Wed Dec 06 06:30 PM -- 10:30 PM (PST) @ Pacific Ballroom #148 #None
Determining how much of the sensory information carried by a neural code contributes to behavioral performance is key to understand sensory function and neural information flow. However, there are as yet no analytical tools to compute this information that lies at the intersection between sensory coding and behavioral readout. Here we develop a novel measure, termed the information-theoretic intersection information $\III(S;R;C)$, that quantifies how much of the sensory information carried by a neural response $R$ is used for behavior during perceptual discrimination tasks. Building on the Partial Information Decomposition framework, we define $\III(S;R;C)$ as the part of the mutual information between the stimulus $S$ and the response $R$ that also informs the consequent behavioral choice $C$. We compute $\III(S;R;C)$ in the analysis of two experimental cortical datasets, to show how this measure can be used to compare quantitatively the contributions of spike timing and spike rates to task performance, and to identify brain areas or neural populations that specifically transform sensory information into choice.

Author Information

Giuseppe Pica (Istituto Italiano di Tecnologia)
Eugenio Piasini (Istituto Italiano di Tecnologia)
Houman Safaai (Harvard Medical School)
Caroline Runyan (University of Pittsburgh)
Christopher Harvey (Harvard Medical School)
Mathew Diamond (International School for Advanced Studies)
Christoph Kayser (University of Glasgow)
Tommaso Fellin (Istituto Italiano di Tecnologia)

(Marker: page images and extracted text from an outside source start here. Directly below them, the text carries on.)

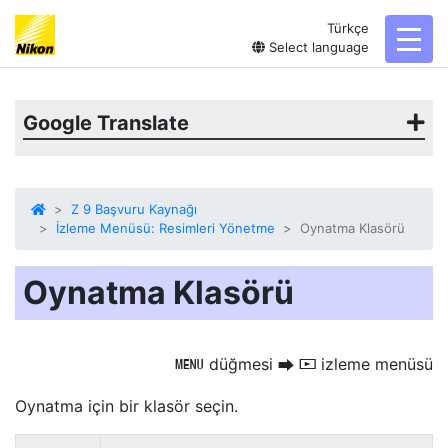
Türkçe
toggl
Select language
Google Translate
Z 9 Başvuru Kaynağı
İzleme Menüsü: Resimleri Yönetme
Oynatma Klasörü
Oynatma Klasörü
düğmesi
izleme menüsü
G
U
D
Oynatma için bir klasör seçin.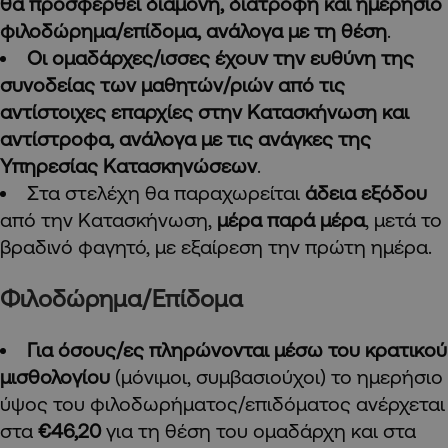
θα προσφερθεί διαμονή, διατροφή και ημερήσιο
φιλοδώρημα/επίδομα, ανάλογα με τη θέση
.
Οι ομαδάρχες/ισσες έχουν την ευθύνη της
συνοδείας των μαθητών/ριών από τις
αντίστοιχες επαρχίες στην Κατασκήνωση και
αντίστροφα, ανάλογα με τις ανάγκες της
Υπηρεσίας Κατασκηνώσεων
.
Στα στελέχη θα παραχωρείται
άδεια εξόδου
από την Κατασκήνωση,
μέρα παρά μέρα
, μετά το
βραδινό φαγητό, με εξαίρεση την πρώτη ημέρα.
Φιλοδώρημα/Επίδομα
Για όσους/ες πληρώνονται μέσω του κρατικού
μισθολογίου
(μόνιμοι, συμβασιούχοι) το ημερήσιο
ύψος του φιλοδωρήματος/επιδόματος ανέρχεται
στα
€46,20
για τη θέση του ομαδάρχη και στα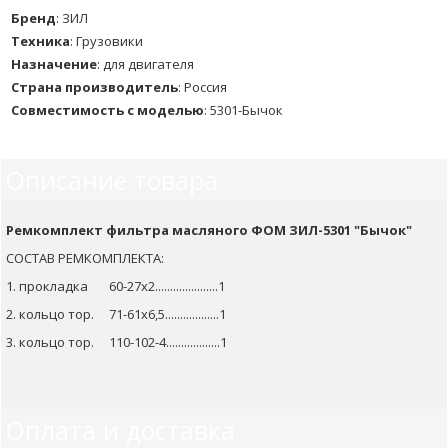
Бренд
:
ЗИЛ
Техника
:
Грузовики
Назначение
:
для двигателя
Страна производитель
:
Россия
Совместимость с моделью
:
5301-Бычок
Описание товара
Ремкомплект фильтра масляного ФОМ ЗИЛ-5301 "Бычок"
СОСТАВ РЕМКОМПЛЕКТА:
1. прокладка 60-27х2.....................1
2. кольцо тор. 71-61х6,5..................1
3. кольцо тор. 110-102-4..................1
Оплата и доставка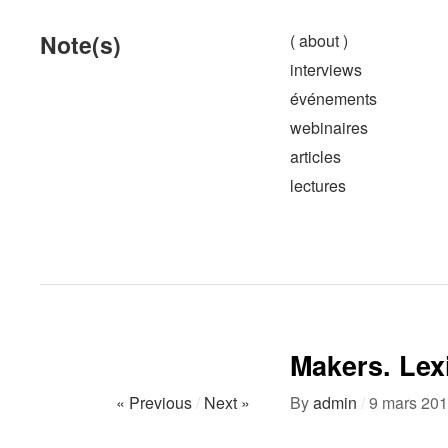
Note(s)
( about )
interviews
événements
webinaires
articles
lectures
Makers. Lex
« Previous
/
Next »
By
admin
/
9 mars 20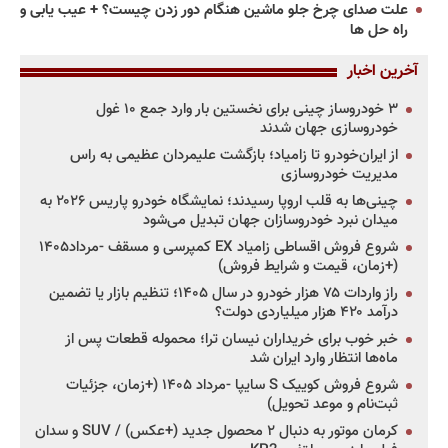
علت صدای چرخ جلو ماشین هنگام دور زدن چیست؟ + عیب یابی و
راه حل ها
آخرین اخبار
۳ خودروساز چینی برای نخستین بار وارد جمع ۱۰ غول
خودروسازی جهان شدند
از ایران‌خودرو تا زامیاد؛ بازگشت علیمردان عظیمی به راس
مدیریت خودروسازی
چینی‌ها به قلب اروپا رسیدند؛ نمایشگاه خودرو پاریس ۲۰۲۶ به
میدان نبرد خودروسازان جهان تبدیل می‌شود
شروع فروش اقساطی زامیاد EX کمپرسی و مسقف -مرداد۱۴۰۵
(+زمان، قیمت و شرایط فروش)
راز واردات ۷۵ هزار خودرو در سال ۱۴۰۵؛ تنظیم بازار یا تضمین
درآمد ۴۲۰ هزار میلیاردی دولت؟
خبر خوب برای خریداران نیسان ترا؛ محموله قطعات پس از
ماه‌ها انتظار وارد ایران شد
شروع فروش کوییک S سایپا -مرداد ۱۴۰۵ (+زمان، جزئیات
ثبت‌نام و موعد تحویل)
کرمان موتور به دنبال ۲ محصول جدید (+عکس) / SUV و سدان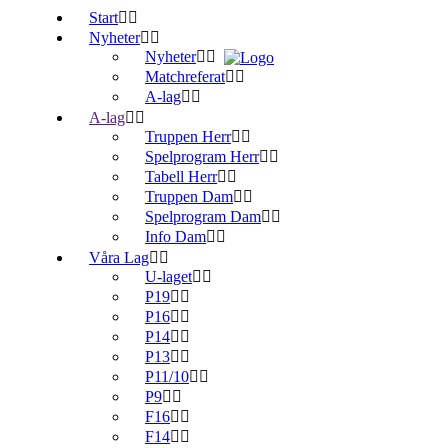
Start
Nyheter
Nyheter
Matchreferat
A-lag
A-lag
Truppen Herr
Spelprogram Herr
Tabell Herr
Truppen Dam
Spelprogram Dam
Info Dam
Våra Lag
U-laget
P19
P16
P14
P13
P11/10
P9
F16
F14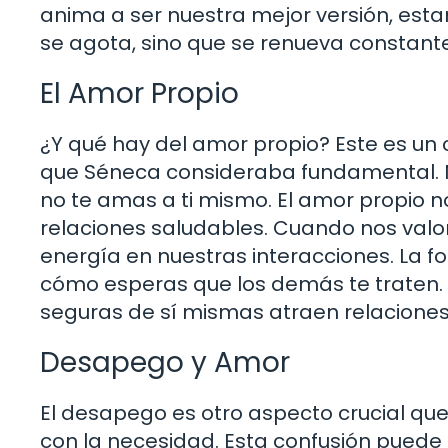
anima a ser nuestra mejor versión, es
se agota, sino que se renueva constan
El Amor Propio
¿Y qué hay del amor propio? Este es un
que Séneca consideraba fundamental.
no te amas a ti mismo. El amor propio n
relaciones saludables. Cuando nos va
energía en nuestras interacciones. La 
cómo esperas que los demás te traten. 
seguras de sí mismas atraen relaciones
Desapego y Amor
El desapego es otro aspecto crucial q
con la necesidad. Esta confusión puede 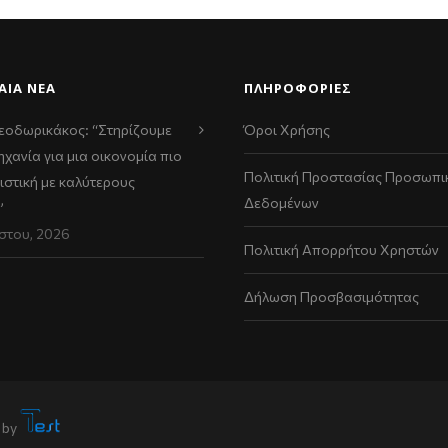
ΑΊΑ ΝΈΑ
ΠΛΗΡΟΦΟΡΙΕΣ
εοδωρικάκος: “Στηρίζουμε
Όροι Χρήσης
ηχανία για μια οικονομία πιο
Πολιτική Προστασίας Προσωπι
ιστική με καλύτερους
Δεδομένων
”
στου, 2026
Πολιτική Απορρήτου Χρηστών
Δήλωση Προσβασιμότητας
 by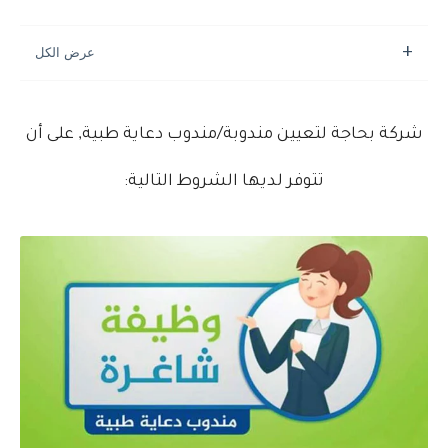
شركة بحاجة لتعيين مندوبة/مندوب دعاية طبية, على أن
تتوفر لديها الشروط التالية:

Tommaso Fellin graduated in Physics at the University of Padova in 1998 studying enzyme kinetics with time-resolved spectroscopy. From 1998 to 2003, as a PhD student in the Dept. of Biomedical Sciences at University of Padova, he investigated the biophysical properties of voltage-gated calcium channels and the functional consequences of mutations in calcium channels linked to human neurological disorders. During his first postdoctoral training period (2003-2004), he integrated electrophysiological and imaging techniques to study neuron-glia communication in brain slices. In 2005 he moved to the Dept. of Neuroscience at University of Pennsylvania School of Medicine as a senior post doctoral researcher and continued his research on neuron-glia interaction. In 2008, he joined the department of Neuroscience and Brain Technologies at the Italian Institute of Technology (IIT) as a junior team leader. He is currently senior team leader with tenure at the IIT, head of the Optical Approaches to Brain Function Laboratory, and co-head (together with Dr. S. Panzeri) of the Neural Coding Laboratory. He is also recipient of the European Research Council (ERC) consolidator grant NEURO-PATTERNS and co-funder of the start-up SmartMicroOptics. His research activity focuses on the study of cortical microcircuits and on the development of innovative methods to probe their function.

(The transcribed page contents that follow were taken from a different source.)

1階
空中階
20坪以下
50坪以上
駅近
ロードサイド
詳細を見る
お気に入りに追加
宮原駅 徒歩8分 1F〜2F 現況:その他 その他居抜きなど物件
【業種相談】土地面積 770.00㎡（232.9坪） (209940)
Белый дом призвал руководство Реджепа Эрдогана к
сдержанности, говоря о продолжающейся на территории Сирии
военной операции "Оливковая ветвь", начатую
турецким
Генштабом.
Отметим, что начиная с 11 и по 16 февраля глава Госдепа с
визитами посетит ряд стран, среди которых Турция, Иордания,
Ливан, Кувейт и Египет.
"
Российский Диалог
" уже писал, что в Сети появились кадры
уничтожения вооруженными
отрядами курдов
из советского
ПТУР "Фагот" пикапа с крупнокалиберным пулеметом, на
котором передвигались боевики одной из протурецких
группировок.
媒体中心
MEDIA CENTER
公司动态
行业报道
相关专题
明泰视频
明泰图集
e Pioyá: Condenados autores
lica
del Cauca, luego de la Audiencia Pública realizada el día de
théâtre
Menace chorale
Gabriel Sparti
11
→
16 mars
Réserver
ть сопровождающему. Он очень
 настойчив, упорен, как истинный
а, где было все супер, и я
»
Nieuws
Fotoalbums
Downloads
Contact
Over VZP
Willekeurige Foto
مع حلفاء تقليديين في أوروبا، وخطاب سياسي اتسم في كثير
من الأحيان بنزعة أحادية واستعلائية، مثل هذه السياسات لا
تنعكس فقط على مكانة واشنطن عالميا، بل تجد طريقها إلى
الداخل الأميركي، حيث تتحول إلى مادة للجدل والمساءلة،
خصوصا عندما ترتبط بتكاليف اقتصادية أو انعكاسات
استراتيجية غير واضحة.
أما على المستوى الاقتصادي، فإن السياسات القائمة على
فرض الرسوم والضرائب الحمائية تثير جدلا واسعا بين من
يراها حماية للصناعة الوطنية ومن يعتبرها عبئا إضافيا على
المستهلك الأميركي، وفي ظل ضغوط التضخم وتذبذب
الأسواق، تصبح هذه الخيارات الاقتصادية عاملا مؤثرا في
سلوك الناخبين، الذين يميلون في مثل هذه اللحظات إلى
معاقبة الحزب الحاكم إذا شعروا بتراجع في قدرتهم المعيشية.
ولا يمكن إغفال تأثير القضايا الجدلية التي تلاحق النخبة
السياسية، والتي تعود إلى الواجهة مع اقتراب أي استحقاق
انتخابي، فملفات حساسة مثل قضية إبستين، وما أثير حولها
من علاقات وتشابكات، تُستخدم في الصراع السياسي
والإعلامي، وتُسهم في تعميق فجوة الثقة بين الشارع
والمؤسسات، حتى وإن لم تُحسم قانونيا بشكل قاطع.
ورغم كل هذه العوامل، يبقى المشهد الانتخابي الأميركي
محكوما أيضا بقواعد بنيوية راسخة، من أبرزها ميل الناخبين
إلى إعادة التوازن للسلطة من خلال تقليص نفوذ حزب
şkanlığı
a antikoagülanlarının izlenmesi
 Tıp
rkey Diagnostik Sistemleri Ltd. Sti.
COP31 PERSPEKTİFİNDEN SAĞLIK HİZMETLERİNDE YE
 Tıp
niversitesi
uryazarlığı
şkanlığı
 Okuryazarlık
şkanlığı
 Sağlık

Stefano Panzeri (Istituto Italiano di Tecnologia)

Stefano Panzeri studied Theoretical Physics at the University of Turin and Computational Neuroscience at SISSA, Italy. He held independent Research Fellowships and Faculty jobs at the Universities of Oxford, Newcastle, Manchester and Glasgow, and was Visiting Scholar at the Max Planck Institute for Biological Cybernetics and at Harvard Medical School. He currently works as Senior Scientist at the Italian Institute of Technology, where he directs the Laboratory of Neural Computation. His research investigates how circuits of neurons encode and transmit information.